Type hints on the other hand do enforce static types, allowing the memory to either use primitive types which are more compact and efficient, or allowing the compiler to hard-code the dispatch directly to the method of that exact type without needing dynamic type inspection for the dispatch, which again is more performant.
That use of static types is clearly better, if you care about the performance and memory efficiency, I’ve never seen someone claim otherwise to be honest. Some people can claim it’s annoying to force it, if you don’t mind the performance impact, why force it? But having it as an option is an all around positive in my opinion, I see no trade offs.
This is another slight misunderstanding of nuance that I sometimes get pedantic over haha. Spec is not like gradual typing, Spec in fact doesn’t even deal with types at all. Spec deals with values directly, and uses predicates as constraints. If a type checker could reason about source code from those predicates it would be awesome, but it’s kind of a very different approach.
Where my mental model is still fuzzy about is around Dependent types. Do they allow reasoning about dynamic types from the source code? Do they allow a correspondance between predicates and types?
Gradual typing is an interesting approach, let the programmer decide which trade off to make when and where between the two.
I think the downside has been that it reduces quite a bit what the type checker can prove and so in practice you might find that the added effort of annotating types in the source isn’t worth it if it doesn’t even let the type checker guarantee that it works in the entire code base. Especially because we use so much library code nowadays, of they’re not annotated, all code that depend on that unannotated code can’t be reasoned about and that’s like 90% of your application.
Ok, this is already very long, but I’d like to also bring up the consequences to Clojure of all this.
You know the pattern of having a single Atom with a heterogeneous Map to represent all of your application state? That’s very dynamic in type. The values this Atom is allowed to contain can change over time, the values this map can contain can change over time, it can also contain values of different types.
The entire data-orientedness seems hard to reason about from the source. There’s quite a few patterns of structuring values and code I think that wouldn’t allow for a type checker to reason about we’d need to get rid of.
I think that’s the struggle a type checker has if we want one for Clojure, how do you retain the current look and feel of Clojure, keeps it’s current idioms and patterns, the same.ergonomocs, but also allow a type checker to reason about the types of it at runtime, without just forcing Classes back into the language, and going back to homogenous collections?
Even Haskell feels more OO in a lot of ways, because it defines all these “types” that’s like half the ergonomics of an OO language is having to write a definition of a static structure to contain values of types that can’t change.
x : int
y : int
That’s technically not OOP, but it sure start to feel like it.
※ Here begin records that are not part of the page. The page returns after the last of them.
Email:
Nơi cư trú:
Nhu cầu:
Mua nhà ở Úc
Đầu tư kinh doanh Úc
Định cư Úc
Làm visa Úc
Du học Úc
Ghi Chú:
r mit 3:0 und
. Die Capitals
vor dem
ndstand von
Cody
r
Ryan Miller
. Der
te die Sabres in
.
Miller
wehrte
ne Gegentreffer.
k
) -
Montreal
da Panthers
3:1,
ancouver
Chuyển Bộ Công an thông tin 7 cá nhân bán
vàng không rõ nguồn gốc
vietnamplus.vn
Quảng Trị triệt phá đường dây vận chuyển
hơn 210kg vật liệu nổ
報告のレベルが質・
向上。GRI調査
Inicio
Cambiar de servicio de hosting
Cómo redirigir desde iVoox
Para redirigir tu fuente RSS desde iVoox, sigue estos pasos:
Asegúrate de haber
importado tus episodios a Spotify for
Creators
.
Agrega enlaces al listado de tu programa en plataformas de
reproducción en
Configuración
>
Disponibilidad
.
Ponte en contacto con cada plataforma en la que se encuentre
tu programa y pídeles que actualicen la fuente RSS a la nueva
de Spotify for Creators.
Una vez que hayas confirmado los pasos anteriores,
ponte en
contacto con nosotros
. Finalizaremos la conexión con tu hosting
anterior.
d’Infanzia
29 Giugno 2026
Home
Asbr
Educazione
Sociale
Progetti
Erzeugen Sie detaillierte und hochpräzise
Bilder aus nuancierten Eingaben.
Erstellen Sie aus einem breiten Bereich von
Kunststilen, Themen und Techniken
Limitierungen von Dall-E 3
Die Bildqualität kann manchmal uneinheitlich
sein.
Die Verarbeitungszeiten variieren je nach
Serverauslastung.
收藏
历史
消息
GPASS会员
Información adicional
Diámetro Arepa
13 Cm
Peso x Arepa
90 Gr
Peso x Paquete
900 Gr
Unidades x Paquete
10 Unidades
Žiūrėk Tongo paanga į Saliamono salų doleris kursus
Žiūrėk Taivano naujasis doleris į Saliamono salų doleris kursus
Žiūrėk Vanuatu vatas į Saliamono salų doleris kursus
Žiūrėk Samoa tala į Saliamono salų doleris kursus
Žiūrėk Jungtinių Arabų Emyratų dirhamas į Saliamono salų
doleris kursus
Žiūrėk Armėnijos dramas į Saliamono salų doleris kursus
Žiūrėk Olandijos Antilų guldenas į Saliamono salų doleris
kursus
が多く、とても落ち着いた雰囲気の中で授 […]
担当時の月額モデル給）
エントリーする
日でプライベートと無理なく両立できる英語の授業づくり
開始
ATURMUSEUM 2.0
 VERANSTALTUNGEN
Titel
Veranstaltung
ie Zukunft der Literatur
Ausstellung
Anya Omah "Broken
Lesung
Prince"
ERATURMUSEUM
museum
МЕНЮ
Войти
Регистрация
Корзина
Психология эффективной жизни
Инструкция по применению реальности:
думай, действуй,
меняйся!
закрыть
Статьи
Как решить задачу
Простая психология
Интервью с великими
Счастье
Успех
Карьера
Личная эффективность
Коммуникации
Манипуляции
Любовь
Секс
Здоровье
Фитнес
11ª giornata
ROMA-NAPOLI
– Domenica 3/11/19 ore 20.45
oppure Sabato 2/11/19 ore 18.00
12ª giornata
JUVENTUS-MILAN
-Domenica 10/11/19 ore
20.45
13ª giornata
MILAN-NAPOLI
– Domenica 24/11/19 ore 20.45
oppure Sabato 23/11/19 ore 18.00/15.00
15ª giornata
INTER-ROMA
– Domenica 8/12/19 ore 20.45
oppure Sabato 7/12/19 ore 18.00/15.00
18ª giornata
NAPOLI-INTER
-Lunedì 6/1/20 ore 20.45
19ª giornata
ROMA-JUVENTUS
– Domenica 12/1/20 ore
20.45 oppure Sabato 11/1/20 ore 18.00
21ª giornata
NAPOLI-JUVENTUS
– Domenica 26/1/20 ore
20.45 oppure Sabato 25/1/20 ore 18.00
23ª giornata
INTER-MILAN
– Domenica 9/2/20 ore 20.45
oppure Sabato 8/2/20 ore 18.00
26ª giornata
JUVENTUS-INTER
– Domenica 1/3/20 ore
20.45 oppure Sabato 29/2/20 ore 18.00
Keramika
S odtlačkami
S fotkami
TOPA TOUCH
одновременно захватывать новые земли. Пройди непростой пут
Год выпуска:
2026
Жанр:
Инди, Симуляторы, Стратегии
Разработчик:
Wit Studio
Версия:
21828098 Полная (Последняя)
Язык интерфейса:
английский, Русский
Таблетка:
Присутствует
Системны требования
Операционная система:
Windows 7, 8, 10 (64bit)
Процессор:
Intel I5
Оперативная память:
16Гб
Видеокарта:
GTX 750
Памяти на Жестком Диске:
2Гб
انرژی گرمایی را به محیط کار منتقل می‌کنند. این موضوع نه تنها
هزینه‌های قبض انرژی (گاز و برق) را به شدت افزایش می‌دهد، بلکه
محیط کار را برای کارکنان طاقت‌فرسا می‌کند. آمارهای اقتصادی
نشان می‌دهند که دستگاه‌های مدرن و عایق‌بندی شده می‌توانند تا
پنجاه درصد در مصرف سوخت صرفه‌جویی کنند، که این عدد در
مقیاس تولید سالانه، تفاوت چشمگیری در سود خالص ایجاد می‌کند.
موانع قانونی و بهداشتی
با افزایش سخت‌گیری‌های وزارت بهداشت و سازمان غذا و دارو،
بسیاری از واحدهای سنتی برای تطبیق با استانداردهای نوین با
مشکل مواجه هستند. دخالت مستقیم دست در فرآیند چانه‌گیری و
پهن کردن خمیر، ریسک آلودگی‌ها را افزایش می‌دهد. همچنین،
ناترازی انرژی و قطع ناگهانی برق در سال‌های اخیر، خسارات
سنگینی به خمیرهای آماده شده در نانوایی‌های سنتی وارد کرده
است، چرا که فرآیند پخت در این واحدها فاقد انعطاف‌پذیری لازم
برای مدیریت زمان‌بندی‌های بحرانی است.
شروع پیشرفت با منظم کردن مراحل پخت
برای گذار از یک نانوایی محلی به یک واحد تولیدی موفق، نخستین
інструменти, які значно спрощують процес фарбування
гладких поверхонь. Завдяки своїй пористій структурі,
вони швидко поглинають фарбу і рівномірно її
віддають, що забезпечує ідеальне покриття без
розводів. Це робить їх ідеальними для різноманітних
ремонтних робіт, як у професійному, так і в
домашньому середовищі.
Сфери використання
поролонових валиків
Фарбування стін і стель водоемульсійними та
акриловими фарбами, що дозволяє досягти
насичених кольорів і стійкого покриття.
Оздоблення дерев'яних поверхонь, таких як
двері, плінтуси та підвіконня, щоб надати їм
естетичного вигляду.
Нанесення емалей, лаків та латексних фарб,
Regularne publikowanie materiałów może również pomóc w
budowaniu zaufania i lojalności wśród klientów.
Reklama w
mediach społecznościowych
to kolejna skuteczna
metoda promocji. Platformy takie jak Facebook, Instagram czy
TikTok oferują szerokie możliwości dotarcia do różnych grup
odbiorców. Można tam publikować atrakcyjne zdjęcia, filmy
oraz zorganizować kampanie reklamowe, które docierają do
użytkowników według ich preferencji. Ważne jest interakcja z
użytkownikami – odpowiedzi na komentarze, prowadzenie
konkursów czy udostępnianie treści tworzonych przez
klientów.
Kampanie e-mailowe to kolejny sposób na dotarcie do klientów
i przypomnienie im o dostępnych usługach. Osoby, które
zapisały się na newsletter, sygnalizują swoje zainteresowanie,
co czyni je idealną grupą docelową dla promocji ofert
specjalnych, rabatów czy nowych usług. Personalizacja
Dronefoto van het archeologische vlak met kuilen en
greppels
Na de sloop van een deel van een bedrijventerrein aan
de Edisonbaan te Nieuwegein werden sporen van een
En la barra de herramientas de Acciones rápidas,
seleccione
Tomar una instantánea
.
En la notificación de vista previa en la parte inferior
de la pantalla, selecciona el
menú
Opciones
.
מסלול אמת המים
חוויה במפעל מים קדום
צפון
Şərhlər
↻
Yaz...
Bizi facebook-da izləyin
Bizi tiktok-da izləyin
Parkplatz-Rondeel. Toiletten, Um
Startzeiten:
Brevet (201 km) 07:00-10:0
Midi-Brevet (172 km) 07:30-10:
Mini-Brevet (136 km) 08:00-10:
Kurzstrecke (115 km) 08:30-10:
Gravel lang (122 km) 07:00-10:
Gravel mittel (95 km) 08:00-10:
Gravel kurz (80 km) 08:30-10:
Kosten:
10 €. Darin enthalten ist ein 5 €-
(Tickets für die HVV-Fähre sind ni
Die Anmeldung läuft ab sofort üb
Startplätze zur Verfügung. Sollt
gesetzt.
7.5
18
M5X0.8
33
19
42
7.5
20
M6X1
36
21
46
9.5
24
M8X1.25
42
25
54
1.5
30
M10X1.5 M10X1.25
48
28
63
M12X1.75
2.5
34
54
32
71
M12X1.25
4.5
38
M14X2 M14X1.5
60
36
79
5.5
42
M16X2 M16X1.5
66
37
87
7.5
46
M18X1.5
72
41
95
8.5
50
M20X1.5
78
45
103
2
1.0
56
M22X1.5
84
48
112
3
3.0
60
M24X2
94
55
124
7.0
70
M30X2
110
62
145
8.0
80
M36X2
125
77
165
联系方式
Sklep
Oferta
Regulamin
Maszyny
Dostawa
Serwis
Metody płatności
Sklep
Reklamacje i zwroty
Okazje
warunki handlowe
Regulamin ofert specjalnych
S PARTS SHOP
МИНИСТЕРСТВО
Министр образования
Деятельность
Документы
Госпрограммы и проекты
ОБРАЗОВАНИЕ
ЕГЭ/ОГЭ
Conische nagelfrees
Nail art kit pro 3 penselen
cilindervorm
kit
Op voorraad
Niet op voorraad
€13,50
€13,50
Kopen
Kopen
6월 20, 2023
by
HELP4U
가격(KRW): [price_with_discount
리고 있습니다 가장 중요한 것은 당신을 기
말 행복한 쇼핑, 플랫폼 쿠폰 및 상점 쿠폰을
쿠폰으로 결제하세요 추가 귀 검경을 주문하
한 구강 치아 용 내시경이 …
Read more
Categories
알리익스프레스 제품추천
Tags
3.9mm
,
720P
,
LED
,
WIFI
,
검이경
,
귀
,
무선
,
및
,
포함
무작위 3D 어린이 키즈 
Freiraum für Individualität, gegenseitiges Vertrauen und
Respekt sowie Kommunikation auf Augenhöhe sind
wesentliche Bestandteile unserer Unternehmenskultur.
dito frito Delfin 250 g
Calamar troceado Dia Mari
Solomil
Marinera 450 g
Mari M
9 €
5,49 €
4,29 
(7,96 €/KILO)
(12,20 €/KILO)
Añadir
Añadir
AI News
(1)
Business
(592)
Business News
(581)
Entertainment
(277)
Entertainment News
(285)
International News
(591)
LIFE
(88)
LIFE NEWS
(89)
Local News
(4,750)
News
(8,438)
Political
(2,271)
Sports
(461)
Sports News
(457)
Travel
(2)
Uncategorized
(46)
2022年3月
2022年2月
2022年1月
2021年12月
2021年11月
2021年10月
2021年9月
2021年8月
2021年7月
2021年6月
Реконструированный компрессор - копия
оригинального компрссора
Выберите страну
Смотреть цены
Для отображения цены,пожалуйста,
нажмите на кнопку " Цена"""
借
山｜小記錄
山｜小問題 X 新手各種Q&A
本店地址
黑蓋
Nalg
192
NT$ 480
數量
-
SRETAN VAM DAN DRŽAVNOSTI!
Now you want to put a long in there? Sorry, why don’t you define a PointLong type?
x : long
y : long
Well that’s annoying? Okay, why not spend an extra 12 months of man effort to add generics?
x : T
y : T
Wait, you want a Point where x is an int and y is a long? Err… damn you… Maybe add a runtime cast?
Ok fine, let’s spend another 12 month man effort to add union types:
x : int | long
y : int | long
What is that? You’re worried this allows invalid points in places it wants a Point of x and y of int, and that no where in your program are Points of x long and y int allowed? I’m sorry, I’m out if ideas.
Is this really the feel you want for Clojure? I’m personally not sure if it would bring me the same joy if it was the case.